LIHU‘E — Several anticipated grants will fuel more emergency rental assistance, affordable housing units and other community projects on Kaua‘i.
County Housing Agency Director Adam Roversi reviewed the slate of programs, and the monies financing them, at last week’s County Council meeting.
First up was about $2.26 million in federal funding for the county’s Coronavirus Rental and Utility Assistance program, which launched last spring.
The newly approved financing, dubbed ERA2, was granted by the state through a subaward.
“As of March of this year, we have expended all of the ERA1 program funds, distributing approximately $20 million in rent and utility assistance,” Roversi said.
That $20 million was split among some 1,660 households economically impacted by the coronavirus pandemic, per a county memo.
Down the road, Kaua‘i should expect to receive more than $2.26 million in ERA2 funding. It’s just a question of how much.
Future funding allocated to each state will depend on each state’s ability to spend down the funds by various timelines, according to Roversi.
“And we haven’t even actually been provided with what those timelines are, very clearly, from the federal government,” he continued.
The county must expend its ERA2 funding by September 2025.
The CHA has also received a $712,633 Community Development Block Grant and a $2.4 million HOME Grant. Both allocations come from the U.S. Department of Housing and Urban Development.

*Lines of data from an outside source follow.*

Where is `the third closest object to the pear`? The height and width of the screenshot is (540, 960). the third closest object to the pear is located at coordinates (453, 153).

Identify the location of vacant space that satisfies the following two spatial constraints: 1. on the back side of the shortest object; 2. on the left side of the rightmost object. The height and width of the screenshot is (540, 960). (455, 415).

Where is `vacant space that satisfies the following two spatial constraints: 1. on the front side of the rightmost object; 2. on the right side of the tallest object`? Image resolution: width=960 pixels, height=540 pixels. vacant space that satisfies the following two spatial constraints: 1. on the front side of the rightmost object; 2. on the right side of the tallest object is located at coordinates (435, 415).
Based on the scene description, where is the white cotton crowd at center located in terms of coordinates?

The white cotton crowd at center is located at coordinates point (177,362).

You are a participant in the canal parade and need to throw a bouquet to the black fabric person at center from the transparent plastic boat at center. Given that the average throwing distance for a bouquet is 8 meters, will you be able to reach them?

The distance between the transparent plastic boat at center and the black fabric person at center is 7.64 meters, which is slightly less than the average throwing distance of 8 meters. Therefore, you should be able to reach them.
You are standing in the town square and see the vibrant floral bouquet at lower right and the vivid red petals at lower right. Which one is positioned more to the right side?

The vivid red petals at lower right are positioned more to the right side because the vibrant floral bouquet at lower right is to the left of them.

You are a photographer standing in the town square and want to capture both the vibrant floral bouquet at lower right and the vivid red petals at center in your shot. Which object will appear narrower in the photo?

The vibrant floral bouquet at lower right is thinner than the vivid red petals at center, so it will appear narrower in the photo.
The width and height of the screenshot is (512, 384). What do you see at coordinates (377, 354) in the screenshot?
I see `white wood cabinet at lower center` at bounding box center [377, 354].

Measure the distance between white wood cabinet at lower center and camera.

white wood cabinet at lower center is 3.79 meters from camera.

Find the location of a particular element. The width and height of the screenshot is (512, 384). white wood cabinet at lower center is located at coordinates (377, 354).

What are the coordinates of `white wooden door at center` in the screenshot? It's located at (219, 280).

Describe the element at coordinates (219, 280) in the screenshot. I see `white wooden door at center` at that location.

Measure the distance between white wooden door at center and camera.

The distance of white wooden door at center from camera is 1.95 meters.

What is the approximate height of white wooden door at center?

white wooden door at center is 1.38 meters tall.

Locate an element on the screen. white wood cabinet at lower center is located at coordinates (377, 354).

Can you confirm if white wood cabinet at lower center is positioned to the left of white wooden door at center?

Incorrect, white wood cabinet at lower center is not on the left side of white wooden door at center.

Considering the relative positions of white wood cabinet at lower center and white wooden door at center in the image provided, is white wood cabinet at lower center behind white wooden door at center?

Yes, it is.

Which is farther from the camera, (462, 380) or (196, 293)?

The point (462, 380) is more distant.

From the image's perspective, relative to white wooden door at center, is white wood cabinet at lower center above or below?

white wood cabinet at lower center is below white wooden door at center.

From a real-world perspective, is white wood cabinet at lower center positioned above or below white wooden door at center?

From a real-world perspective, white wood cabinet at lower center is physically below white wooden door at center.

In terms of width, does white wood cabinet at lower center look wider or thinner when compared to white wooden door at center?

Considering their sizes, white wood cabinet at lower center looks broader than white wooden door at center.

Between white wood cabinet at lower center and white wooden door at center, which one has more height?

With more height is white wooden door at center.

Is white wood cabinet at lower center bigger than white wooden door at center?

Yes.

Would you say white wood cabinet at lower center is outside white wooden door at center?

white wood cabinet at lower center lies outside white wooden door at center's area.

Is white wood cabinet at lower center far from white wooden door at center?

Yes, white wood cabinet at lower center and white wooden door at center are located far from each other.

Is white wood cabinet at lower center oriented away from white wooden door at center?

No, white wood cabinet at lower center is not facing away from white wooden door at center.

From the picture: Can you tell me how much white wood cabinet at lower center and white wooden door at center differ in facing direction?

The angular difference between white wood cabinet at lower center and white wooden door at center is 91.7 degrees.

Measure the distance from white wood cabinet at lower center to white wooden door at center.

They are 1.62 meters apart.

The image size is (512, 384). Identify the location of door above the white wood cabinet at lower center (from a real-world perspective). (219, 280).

Kaua‘i receives about $700,000 in CDBG monies annually. This year, the CHA plans to spend its allotment on four projects across the county:
• A $157,747 disaster-preparedness project at the YWCA of Kaua‘i’s family domestic violence shelter;
• A photovoltaic (solar-powered) system with battery storage to be installed on-site to ensure services are uninterrupted, including in times of natural disaster, according to a council resolution;
• $159,170 will go toward Americans with Disabilities Act-related improvements at the Hale Ho‘omalu Family Center in Kapa‘a, and $213,214 will go toward ADA improvements at Waimea Athletic Field;
• $40,000 will go to the nonprofit Project Vision Hawai‘i’s local HieHie program.
“They provide a mobile shower trailer, along with eye exams and some other services, primarily to the homeless population, at various sites around the island,” Roversi explained.
The remaining $142,532 in CDBG monies will cover CHA administrative costs.
Kaua‘i County receives a federal HOME Grant every three years. This year’s $2.4 million allocation, when paired with other funds, will pay for two projects at the Lima Ola Workforce Housing Development in ‘Ele‘ele.
“(These are) a 45-unit affordable housing rental project and, across the street, a 40-unit senior housing rental project,” Roversi told councilmembers. “We hope to break ground on or around October.”
$1.85 million in 2022 HOME monies will go toward construction of the 45 multi-family rentals. They will be offered to tenants at or below 80% of the Kaua‘i median area income ($81,550 for a household of four).
The one-bedroom senior housing units are for tenants whose income is at or below 60% of the Kaua‘i median area income ($49,000 for a household of two). The units will receive $400,000 in HOME monies, while the remaining $150,000 will cover CHA administrative costs.
The CHA estimates both projects will be complete one year after groundbreaking, in autumn 2023.
Lima Ola’s phase one will also include 38 single-family homes and a 26-unit supportive housing project.
“Altogether, I think it comes out to 155 units,” Roversi said.
Council Chair Arryl Kaneshiro expressed excitement for the plan.
“It’s probably going to be one of the biggest development projects on the Westside in a long time,” Kaneshiro said, following the housing director’s presentation. “And all of it is going to be affordable.”